Reading text START

Skip to content

Tag: zachary

Summer Goes Too Fast

What? You say it’s been a week already since I posted last? Nonsense.  Oh, wait.  It has.  Let’s just say I’ve been a little busy.  It’s not even officially summer yet and I already feel like it’s almost gone.  We’re hitting that fun time of year when Hubby’s work suddenly picks up and he works late nearly every night.  This leaves me to try to cook dinner by myself for two little screaming banshees who are starving when I pick them up from day care.  Then they must have baths because they are filthy from playing outside in the dirt.  Then they want to watch TV, read books, wrestle, hold me, play games, have a snack, and all kinds of other requests, cleverly delaying bed time because it isn’t dark yet!  Therefore, bed time gets pushed back nearly every night almost an hour past when it should be which means that I lose my precious me time and by the time I do get there my brain is fried.  Oh, and on top of that Evie is cutting her molars (3 in one week!) and has been more cranky and clingy than usual too.

Hugs(They’ve been very lovey with each other lately)

I have all these post ideas in my head, but I just can’t seem to find the time or the mental energy to get them out.  I owe Miss Evie a 14 month letter, which I have started and can’t seem to finish.  I have several one line drafts that haven’t progressed at all.  Plus, I started thinking about the fact that Zachary will be 4 years old next month and I am sitting around wondering how in the heck that happened?  He was just a baby, like last week right?  And holy cow, I have another birthday party to plan and haven’t even started!

Regardless of how stressed out I am, we did manage to cram in some fun over Memorial Day weekend (which is the real point of this post).  Thanks to Jenny over at Savvy Source, we got some free tickets to Jiggle Jam.  We took the kids on Saturday, which just happened to be probably the hottest day of the year so far.  Besides the fact that we spent the entire day melting in the sun, we had a lot of fun.  Evie loved the music and Zach enjoyed playing in the bounce houses and fountains.  We met up with Cagey and her two adorable kiddos for a while, which I really enjoyed.  It was great to see them outside of the computer screen for a change!  The kids’ babysitter, her sister, and nephews were there as well and we enjoyed visiting with them too.

Reading text END
Material shown START

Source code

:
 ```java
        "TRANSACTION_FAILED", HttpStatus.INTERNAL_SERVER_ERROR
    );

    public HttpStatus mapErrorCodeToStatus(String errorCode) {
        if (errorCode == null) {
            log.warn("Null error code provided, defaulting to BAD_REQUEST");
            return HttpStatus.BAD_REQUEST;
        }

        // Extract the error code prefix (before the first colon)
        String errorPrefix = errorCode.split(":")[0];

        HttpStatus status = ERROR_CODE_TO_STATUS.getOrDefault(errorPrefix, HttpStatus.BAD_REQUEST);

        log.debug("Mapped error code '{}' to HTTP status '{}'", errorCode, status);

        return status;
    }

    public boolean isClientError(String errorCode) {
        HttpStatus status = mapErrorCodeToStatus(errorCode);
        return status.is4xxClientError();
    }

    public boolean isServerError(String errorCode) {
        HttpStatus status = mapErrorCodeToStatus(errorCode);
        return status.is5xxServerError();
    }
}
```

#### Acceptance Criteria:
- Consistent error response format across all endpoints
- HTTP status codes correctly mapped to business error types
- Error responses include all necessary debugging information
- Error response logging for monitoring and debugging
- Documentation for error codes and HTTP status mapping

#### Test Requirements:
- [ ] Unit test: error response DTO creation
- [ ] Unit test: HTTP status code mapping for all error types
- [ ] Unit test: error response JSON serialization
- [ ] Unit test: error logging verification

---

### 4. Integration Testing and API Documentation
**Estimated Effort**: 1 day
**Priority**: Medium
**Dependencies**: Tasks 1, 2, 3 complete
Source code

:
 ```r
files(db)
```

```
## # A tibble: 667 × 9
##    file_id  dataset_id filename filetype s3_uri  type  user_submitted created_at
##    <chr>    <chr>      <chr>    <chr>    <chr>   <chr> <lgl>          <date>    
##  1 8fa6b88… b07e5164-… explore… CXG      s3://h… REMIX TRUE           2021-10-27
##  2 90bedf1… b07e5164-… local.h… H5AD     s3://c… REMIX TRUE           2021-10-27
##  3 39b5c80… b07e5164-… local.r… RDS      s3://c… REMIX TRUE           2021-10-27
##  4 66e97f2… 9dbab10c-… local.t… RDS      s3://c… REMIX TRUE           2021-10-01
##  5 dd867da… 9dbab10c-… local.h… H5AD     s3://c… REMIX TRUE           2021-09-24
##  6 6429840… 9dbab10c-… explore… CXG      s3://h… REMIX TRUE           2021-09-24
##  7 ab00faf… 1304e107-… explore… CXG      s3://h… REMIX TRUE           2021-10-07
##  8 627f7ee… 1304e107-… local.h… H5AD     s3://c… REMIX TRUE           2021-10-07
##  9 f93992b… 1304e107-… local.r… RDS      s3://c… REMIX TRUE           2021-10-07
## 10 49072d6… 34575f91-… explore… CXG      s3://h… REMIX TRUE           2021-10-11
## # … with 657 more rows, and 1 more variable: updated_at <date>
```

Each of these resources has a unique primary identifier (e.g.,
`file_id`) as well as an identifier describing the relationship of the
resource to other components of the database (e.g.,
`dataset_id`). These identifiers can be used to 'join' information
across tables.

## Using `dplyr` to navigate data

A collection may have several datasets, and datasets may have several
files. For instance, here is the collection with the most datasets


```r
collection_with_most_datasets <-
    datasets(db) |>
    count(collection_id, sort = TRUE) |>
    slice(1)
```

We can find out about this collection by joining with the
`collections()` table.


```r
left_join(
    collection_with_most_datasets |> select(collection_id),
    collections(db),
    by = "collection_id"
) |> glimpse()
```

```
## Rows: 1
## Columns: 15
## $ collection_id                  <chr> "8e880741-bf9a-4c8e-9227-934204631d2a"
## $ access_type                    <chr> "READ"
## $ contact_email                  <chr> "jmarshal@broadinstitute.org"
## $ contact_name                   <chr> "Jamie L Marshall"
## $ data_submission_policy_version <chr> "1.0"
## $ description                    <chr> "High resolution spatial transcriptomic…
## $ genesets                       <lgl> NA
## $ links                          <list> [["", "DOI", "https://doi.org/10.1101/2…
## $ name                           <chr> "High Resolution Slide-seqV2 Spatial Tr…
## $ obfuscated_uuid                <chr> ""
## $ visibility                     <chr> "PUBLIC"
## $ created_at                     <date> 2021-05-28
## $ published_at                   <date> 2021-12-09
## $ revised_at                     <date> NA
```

Material shown END

- _Actions to take_
1: According to the blog post, to what event did the family receive free tickets?
2: Retype everything in the blog post from "Hugs(They’ve been very" down to "haven’t even started!".

- _Task-by-task results_
1: Jiggle Jam.

2:
Hugs(They’ve been very lovey with each other lately)

I have all these post ideas in my head, but I just can’t seem to find the time or the mental energy to get them out.  I owe Miss Evie a 14 month letter, which I have started and can’t seem to finish.  I have several one line drafts that haven’t progressed at all.  Plus, I started thinking about the fact that Zachary will be 4 years old next month and I am sitting around wondering how in the heck that happened?  He was just a baby, like last week right?  And holy cow, I have another birthday party to plan and haven’t even started!